Goto: Python page parsing: BeautifulSoup vs lxml.html

Source: Internet
Author: User
Tags xpath xslt

Transferred from: http://www.cnblogs.com/rzhang/archive/2011/12/29/python-html-parsing.html

Python commonly used in the page parsing library has BeautifulSoup and lxml.html, the former may be more well-known, the panda began to use the BeautifulSoup, but found that it really has a few problems around the past, so the final use of the lxml:

1. BeautifulSoup is too slow. Panda originally wrote the program is to extract the text of the page, so the need to do a lot of Dom parsing Web pages, after testing can be determined that BS average 10 times times slower than lxml. The reason should be Libxml2+libxslt's native C code is faster than Python.

2. BS relies on Python's own sgmllib, but this sgmllib has at least two problems. First, it resolves a problem with a string such as "class= My CSS class," which is known in the following code.

?
1 2 3 from BeautifulSoup import BeautifulSoup html = u‘<div class=我的CSS类>hello</div>‘ print BeautifulSoup(html).find(‘div‘)[‘class‘]

The printed result is a zero-length string, not my CSS class.

But this problem can be solved by the peripheral code, just rewrite the sgmllib attrfind this lookup element property of the regular line, you can change to

?
1 sgmllib.attrfind = re.compile(r‘\s*([a-zA-Z_][-.:a-zA-Z_0-9]*)(\s*=\s*(\‘[^\‘]*\‘|"[^"]*"|[^\s^\‘^\"^>]*))?‘)

This problem can be said that the Web page writing is not standardized, and can not blame Sgmllib bar, but this and BS originally wanted to parse the format of the HTML is not good purpose is contrary.

But the second question is a bit more deadly, see the example code below.

?
1 2 3 from BeautifulSoup import BeautifulSoup html = u‘<a onclick="if(x>10) alert(x);" href="javascript:void(0)">hello</a>‘ print BeautifulSoup(html).find(‘a‘).attrs

The printed results are:

?
1 [(u‘onclick‘, u‘if(x>10) alert(x);‘)]

Obviously the href attribute is discarded, the reason is that the Sgmllib library in the resolution of the attribute when the > and other special symbols will end the parsing of properties, to solve this problem, can only modify Sgmlparser Parse_starttag code in Sgmllib, Find Line 292, k = match.end (0), and add the following code:

?
1 2 3 4 if k > J:     match = endbracket.search (rawdata, K + 1 )     if Not match: return - 1     j = match.start ( 0 )
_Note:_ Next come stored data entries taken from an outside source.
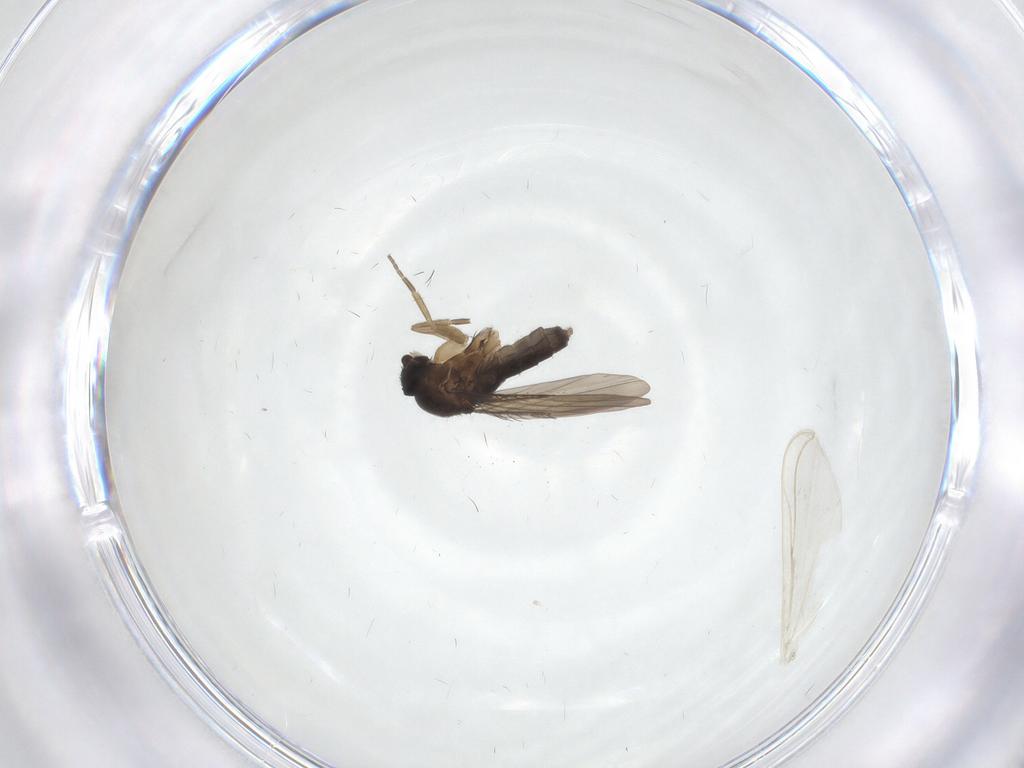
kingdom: Animalia
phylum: Arthropoda
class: Insecta
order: Diptera
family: Phoridae
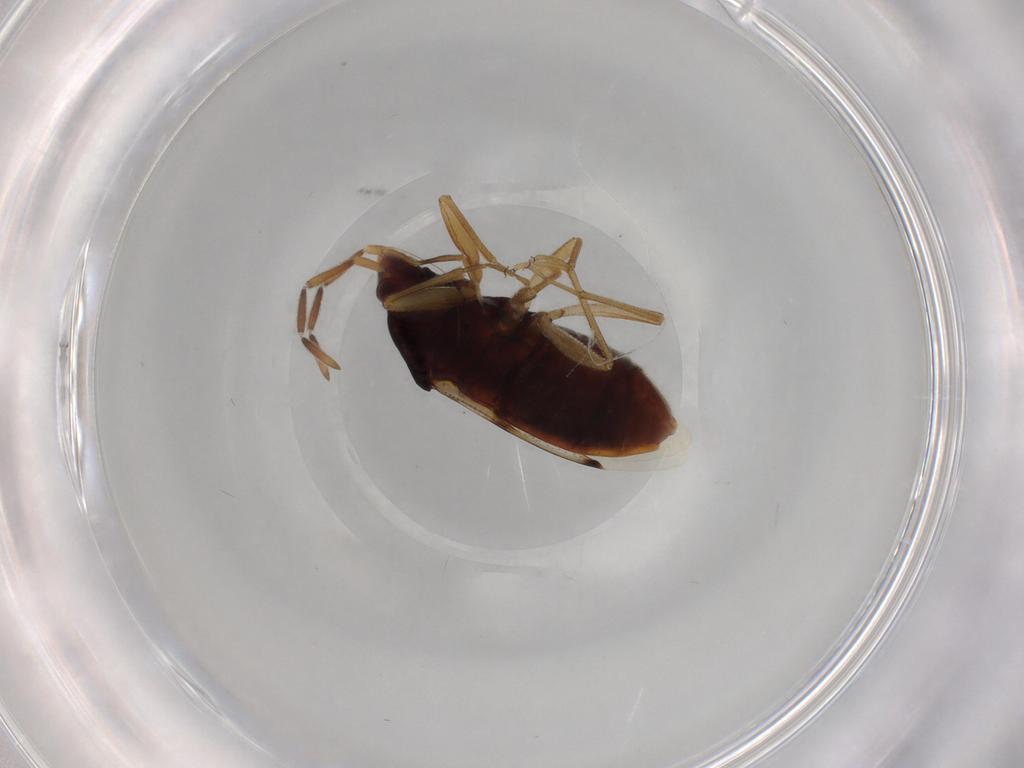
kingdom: Animalia
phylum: Arthropoda
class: Insecta
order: Hemiptera
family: Rhyparochromidae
So the contrast lxml will be much better, perhaps in parsing some of the HTML is really a problem, but it is still very good to use the situation. And lxml XPath feeling really great, a few years ago in tossing Asp.net/web service when learning xpath/xslt things, but practical actually very few, this time with lxml XPath, can speed up a lot of more cumbersome elements to find, It's so cool. For example, to find all meta elements that have the name attribute and the content property:

?
1 dom.xpath(‘.//meta[@name][@content]‘)
Here is the code that determines if element x is the ancestor of element y:?
1 x in y.xpath(‘ancestor-or-self::*‘)

In addition, lxml supports XPath 1.0 functions such as String-length, Count, and so on (see XPath andXSLT with lxml). However, 2.0 of functions, such as the function of the sequence operation will not be, this requires the underlying LIBXML2 and LIBXSLT library upgrade.

Of course, lxml also has its own problem, that is, multi-threaded aspect seems to have a re-entry problem, if you need to parse a large number of pages, it can only start a number of processes to try.

Goto: Python page parsing: BeautifulSoup vs lxml.html

Contact Us

The content source of this page is from Internet, which doesn't represent Alibaba Cloud's opinion; products and services mentioned on that page don't have any relationship with Alibaba Cloud. If the content of the page makes you feel confusing, please write us an email, we will handle the problem within 5 days after receiving your email.

If you find any instances of plagiarism from the community, please send an email to: info-contact@alibabacloud.com and provide relevant evidence. A staff member will contact you within 5 working days.

A Free Trial That Lets You Build Big!

Start building with 50+ products and up to 12 months usage for Elastic Compute Service

  • Sales Support

    1 on 1 presale consultation

  • After-Sales Support

    24/7 Technical Support 6 Free Tickets per Quarter Faster Response

  • Alibaba Cloud offers highly flexible support services tailored to meet your exact needs.